We propose a nonparametric Bayesian local clustering (NoB-LoC) approach for heterogeneous data. The NoB-LoC model defines local clustersas blocks of a two-dimensional data matrix and produces inference about these clusters as a nested bidirectional clustering. Using protein expression data as an example, the NoB-LoC model clusters proteins (columns) into protein sets and simultaneously creates multiple partitions of samples (rows), one for each protein set. In other words, the sample partitions are nested within the protein sets. Any pair of samples might belong to the same cluster for one protein set but not for another. These local features are different from features obtained by global clustering approaches such as hierarchical clustering, which create only one partition of samples that applies for all proteins in the data set. As an added and important feature, the NoB-LoC method probabilistically excludes sets of irrelevant proteins and samples that do not meaningfully co-cluster with other proteins and samples, thus improving the inference on the clustering of the remaining proteins and samples. Inference is guided by a joint probability model for all random elements. We provide extensive examples to demonstrate the unique features of the NoB-LoC model.

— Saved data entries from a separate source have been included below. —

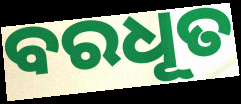
ବରଧୂତ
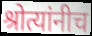
श्रोत्यांनीच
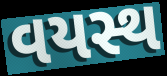
વયસ્થ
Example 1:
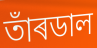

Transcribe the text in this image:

তাঁৰডাল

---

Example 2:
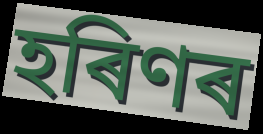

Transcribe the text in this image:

হৰিণৰ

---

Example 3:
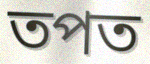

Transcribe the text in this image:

তপত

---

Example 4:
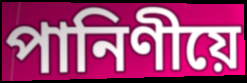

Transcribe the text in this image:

পানিণীয়ে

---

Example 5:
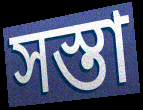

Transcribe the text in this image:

সস্তা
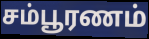
சம்பூரணம்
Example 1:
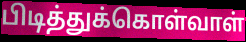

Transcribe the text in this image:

பிடித்துக்கொள்வாள்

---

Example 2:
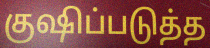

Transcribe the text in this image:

குஷிப்படுத்த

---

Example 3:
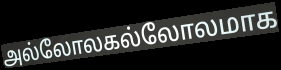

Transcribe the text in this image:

அல்லோலகல்லோலமாக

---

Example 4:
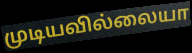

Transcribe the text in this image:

முடியவில்லையா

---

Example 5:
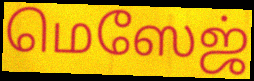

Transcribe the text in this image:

மெஸேஜ்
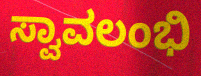
ಸ್ವಾವಲಂಭಿ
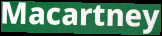
Macartney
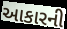
આકારની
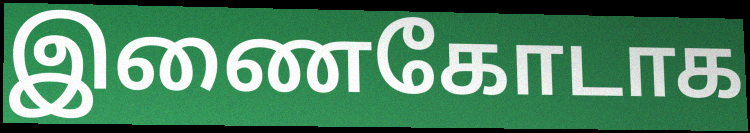
இணைகோடாக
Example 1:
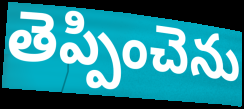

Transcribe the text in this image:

తెప్పించెను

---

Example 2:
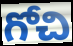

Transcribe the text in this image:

గోచి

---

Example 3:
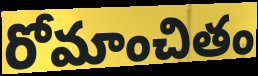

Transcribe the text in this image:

రోమాంచితం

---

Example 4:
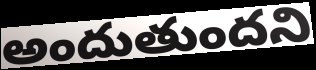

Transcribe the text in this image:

అందుతుందని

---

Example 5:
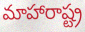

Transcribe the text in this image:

మాహారాష్ట్ర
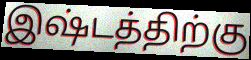
இஷ்டத்திற்கு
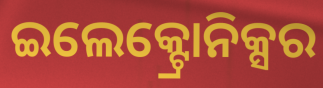
ଇଲେକ୍ଟ୍ରୋନିକ୍ସର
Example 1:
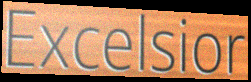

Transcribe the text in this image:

Excelsior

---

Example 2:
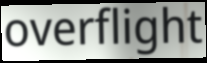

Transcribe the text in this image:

overflight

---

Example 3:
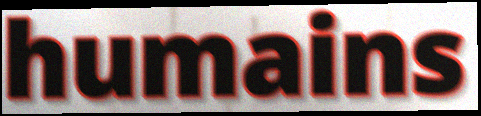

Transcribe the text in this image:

humains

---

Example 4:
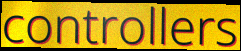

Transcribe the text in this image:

controllers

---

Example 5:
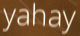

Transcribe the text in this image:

yahay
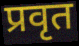
प्रवृत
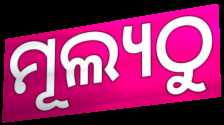
ମୂଲ୍ୟଠୁ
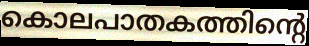
കൊലപാതകത്തിന്റെ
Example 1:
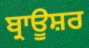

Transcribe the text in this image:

ਬ੍ਰਾਊਸ਼ਰ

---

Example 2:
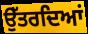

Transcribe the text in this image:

ਉੱਤਰਦਿਆਂ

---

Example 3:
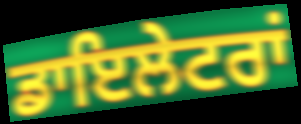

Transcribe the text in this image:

ਡਾਇਲੇਟਰਾਂ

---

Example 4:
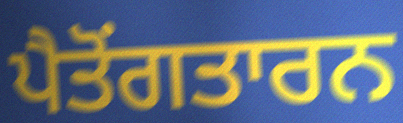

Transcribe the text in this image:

ਪੈਤੋਂਗਤਾਰਨ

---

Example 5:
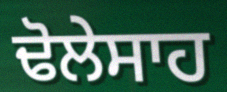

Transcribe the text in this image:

ਢੋਲੇਸਾਹ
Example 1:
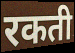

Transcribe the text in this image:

रकती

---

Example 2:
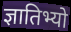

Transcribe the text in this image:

ज्ञातिभ्यो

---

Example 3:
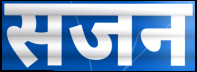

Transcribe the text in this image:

सजन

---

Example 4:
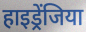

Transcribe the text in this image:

हाइड्रेंजिया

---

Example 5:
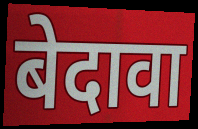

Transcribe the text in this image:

बेदावा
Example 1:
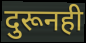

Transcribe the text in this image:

दुरूनही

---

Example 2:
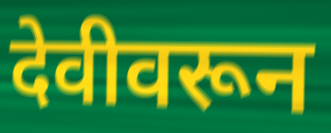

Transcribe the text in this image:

देवीवरून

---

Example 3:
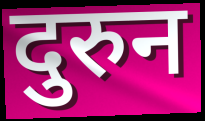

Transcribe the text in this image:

दुरुन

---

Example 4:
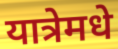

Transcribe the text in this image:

यात्रेमधे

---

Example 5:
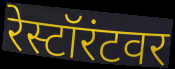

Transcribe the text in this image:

रेस्टॉरंटवर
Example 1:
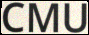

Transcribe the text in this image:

CMU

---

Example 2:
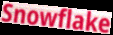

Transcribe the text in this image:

Snowflake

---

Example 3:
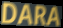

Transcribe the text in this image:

DARA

Ju Hee Lee is a visiting assistant professor of statistics at The Ohio State University. She received her PhD in Statistics at The Ohio State University under the direction of Dr. Steven N. MacEachern. She then worked with Dr. Peter Mueller and Dr. Yuan Ji as a post-doctoral fellow in the Department of Biostatistics at The University of Texas M.D. Anderson Cancer Center. Her research interests include the development of Bayesian models, exploration of their theoretical properties and construction of algorithms to fit the models. Her current focus lies in the development of models and methods for analyzing high throughput bioinformatics data, using parametric and nonparametric hierarchical models.